Selected extract →
-=-=-=-=-

United States District Court, S.D. Indiana, Indianapolis Division

May 14, 2014

JOSEPH DALE LEWIS, Plaintiff,
v.
RICHARD HITE, Chief of Police, AUSTIN BLACK, IMPD Detective, and CHRISTOPHER EDWARDS, IMPD Detective, Defendants.

ENTRY ON REMAINING DEFENDANTS' MOTION FOR SUMMARY JUDGMENT

WILLIAM T. LAWRENCE, District Judge.

This cause is before the Court on the motion for summary judgment filed by Defendants Richard Hite, Austin Black, and Christopher Edwards (dkt. no. 91). The motion is fully briefed, and the Court, being duly advised, GRANTS the motion for the reasons set forth below. In light of this ruling, the Court DENIES AS MOOT Defendants' motion to strike Plaintiff's supplemental video evidence (dkt. no. 102).

I. STANDARD

Federal Rule of Civil Procedure 56(a) provides that summary judgment is appropriate "if the movant shows that there is no genuine dispute as to any material fact and the movant is entitled to judgment as a matter of law." In ruling on a motion for summary judgment, the Court accepts as true the admissible evidence presented by the non-moving party and draws all reasonable inferences in the non-movant's favor. Zerante v. DeLuca, 555 F.3d 582, 584 (7th Cir. 2009). However, "[a] party who bears the burden of proof on a particular issue may not rest on its pleadings, but must affirmatively demonstrate, by specific factual allegations, that there is a genuine issue of material fact that requires trial." Id. Finally, the non-moving party bears the burden of specifically identifying the relevant evidence of record, and "the court is not required to scour the record in search of evidence to defeat a motion for summary judgment." Ritchie v. Glidden Co., 242 F.3d 713, 723 (7th Cir. 2001).

-=-=-=-=-

(Image sets with camera poses)

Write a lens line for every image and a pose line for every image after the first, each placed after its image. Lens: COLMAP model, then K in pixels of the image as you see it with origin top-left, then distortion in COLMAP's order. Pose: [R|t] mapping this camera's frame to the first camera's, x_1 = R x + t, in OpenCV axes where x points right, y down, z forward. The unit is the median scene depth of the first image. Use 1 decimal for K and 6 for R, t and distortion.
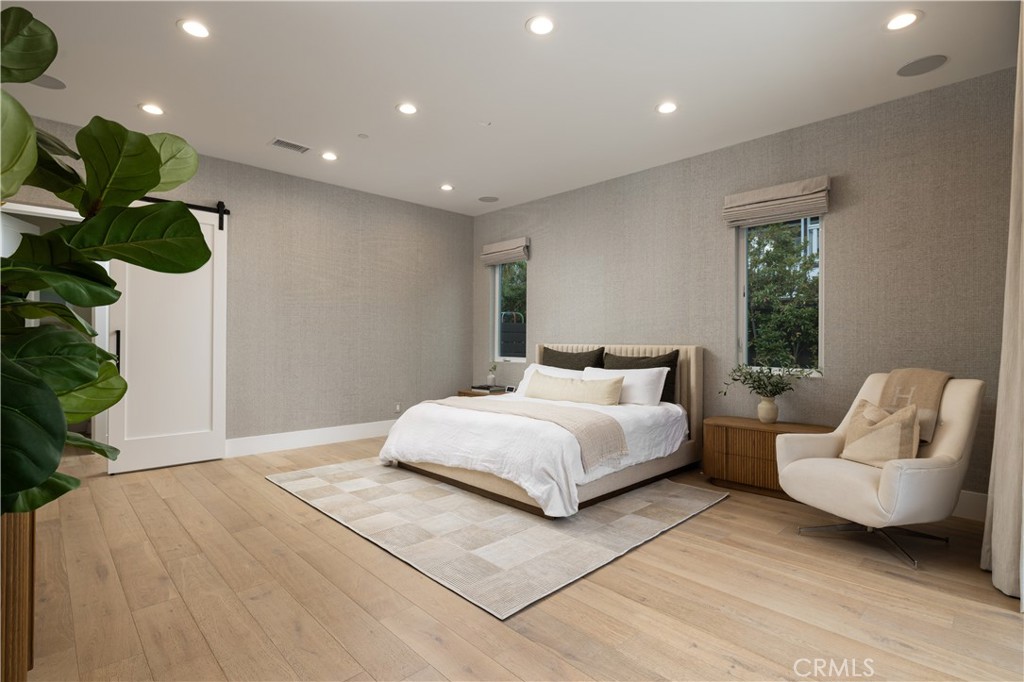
lens RADIAL K [[487.6, 0, 509.8], [0, 487.6, 338.9], [0, 0, 1]] dist [-0.000816, -0.000018]
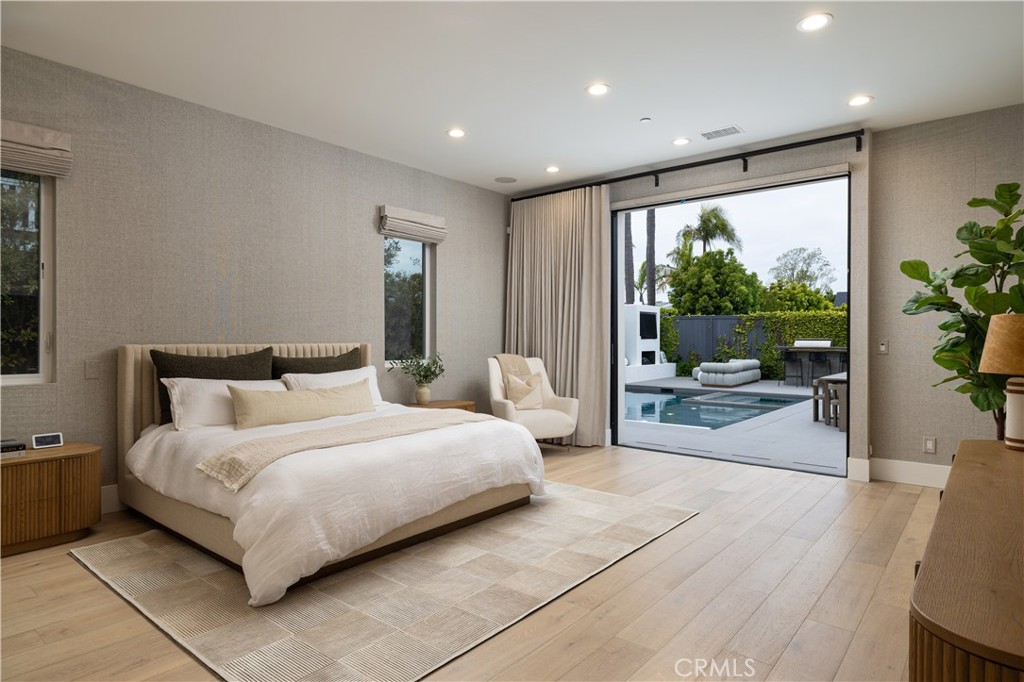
lens RADIAL K [[580.8, 0, 510.2], [0, 580.8, 339.6], [0, 0, 1]] dist [-0.007504, -0.001495]
pose [[-0.103472, -0.007347, 0.994605, -1.044689], [-0.002788, 0.999971, 0.007097, -0.003395], [-0.994628, -0.002038, -0.103490, 1.025994]]
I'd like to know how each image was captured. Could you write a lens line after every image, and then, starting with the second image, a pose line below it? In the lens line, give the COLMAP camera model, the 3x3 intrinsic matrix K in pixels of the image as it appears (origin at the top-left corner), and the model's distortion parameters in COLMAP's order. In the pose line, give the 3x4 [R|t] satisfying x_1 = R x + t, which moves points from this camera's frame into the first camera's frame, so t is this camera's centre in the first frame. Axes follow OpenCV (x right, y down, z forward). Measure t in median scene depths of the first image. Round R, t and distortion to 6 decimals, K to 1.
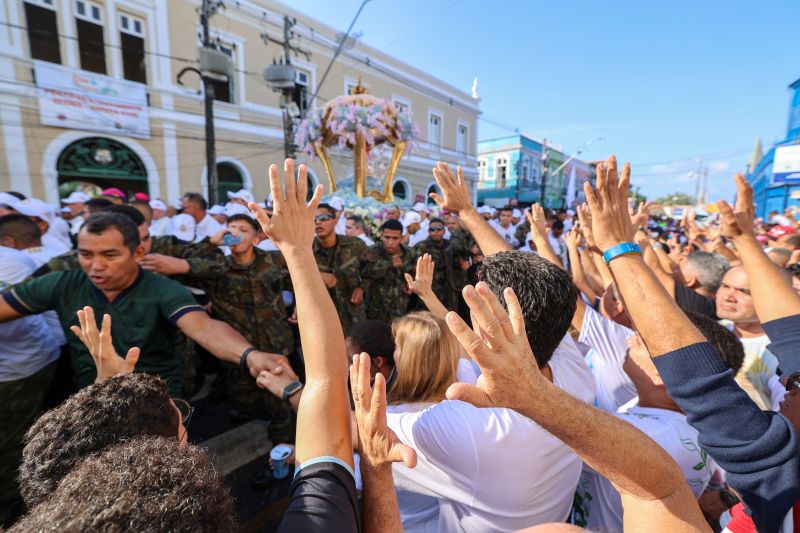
lens RADIAL K [[344.0, 0, 400.0], [0, 344.0, 266.5], [0, 0, 1]] dist [-0.001651, 0.000079]
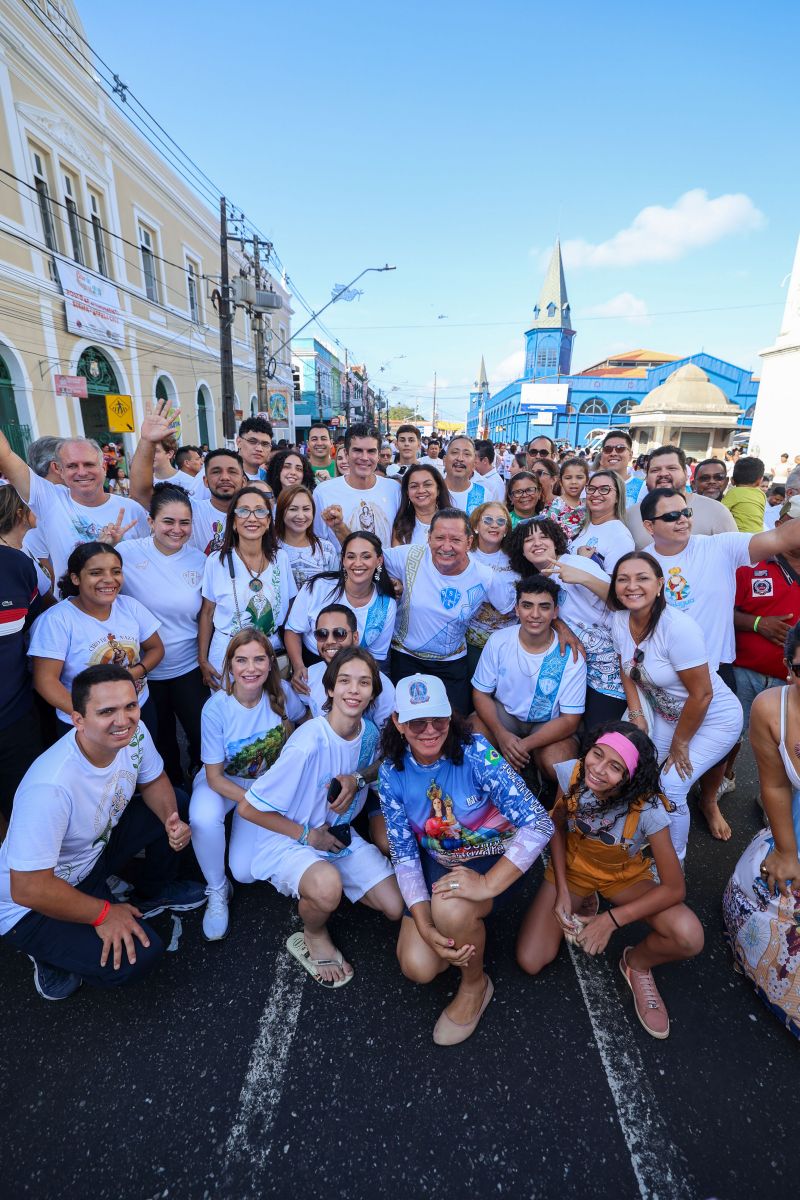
lens RADIAL K [[516.1, 0, 405.9], [0, 516.1, 582.9], [0, 0, 1]] dist [-0.001651, 0.000079]
pose [[0.763921, -0.172460, 0.621838, -0.581723], [0.085371, 0.982166, 0.167515, 0.031114], [-0.639638, -0.074881, 0.765021, -0.273401]]
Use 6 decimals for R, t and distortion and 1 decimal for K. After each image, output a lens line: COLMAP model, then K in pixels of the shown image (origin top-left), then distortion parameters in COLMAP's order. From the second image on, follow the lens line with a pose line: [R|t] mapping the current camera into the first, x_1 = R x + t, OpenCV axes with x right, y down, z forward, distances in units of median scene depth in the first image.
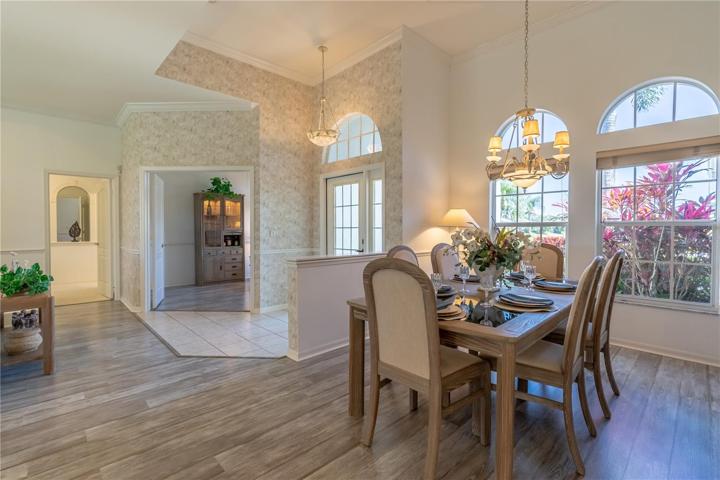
lens RADIAL K [[332.1, 0, 360.0], [0, 332.1, 240.0], [0, 0, 1]] dist [-0.000756, 0.000311]
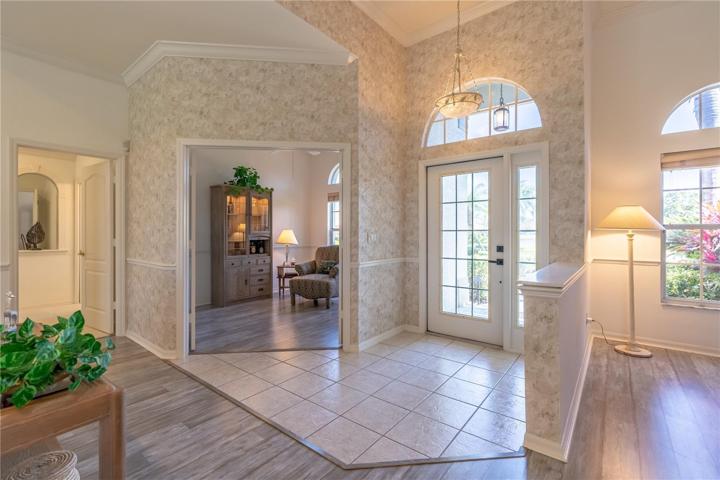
lens RADIAL K [[324.4, 0, 360.0], [0, 324.4, 238.4], [0, 0, 1]] dist [0.000300, -0.000022]
pose [[0.990230, -0.002521, 0.139419, -0.378672], [0.004588, 0.999884, -0.014504, -0.009635], [-0.139367, 0.015002, 0.990127, 0.298616]]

-=-=-=-=-

Exercise → Output the passage of the summary judgment entry from "May 14, 2014" up to and including "(dkt. no. 102).", character for character. Work from the summary judgment entry alone.

Output →
May 14, 2014

JOSEPH DALE LEWIS, Plaintiff,
v.
RICHARD HITE, Chief of Police, AUSTIN BLACK, IMPD Detective, and CHRISTOPHER EDWARDS, IMPD Detective, Defendants.

ENTRY ON REMAINING DEFENDANTS' MOTION FOR SUMMARY JUDGMENT

WILLIAM T. LAWRENCE, District Judge.

This cause is before the Court on the motion for summary judgment filed by Defendants Richard Hite, Austin Black, and Christopher Edwards (dkt. no. 91). The motion is fully briefed, and the Court, being duly advised, GRANTS the motion for the reasons set forth below. In light of this ruling, the Court DENIES AS MOOT Defendants' motion to strike Plaintiff's supplemental video evidence (dkt. no. 102).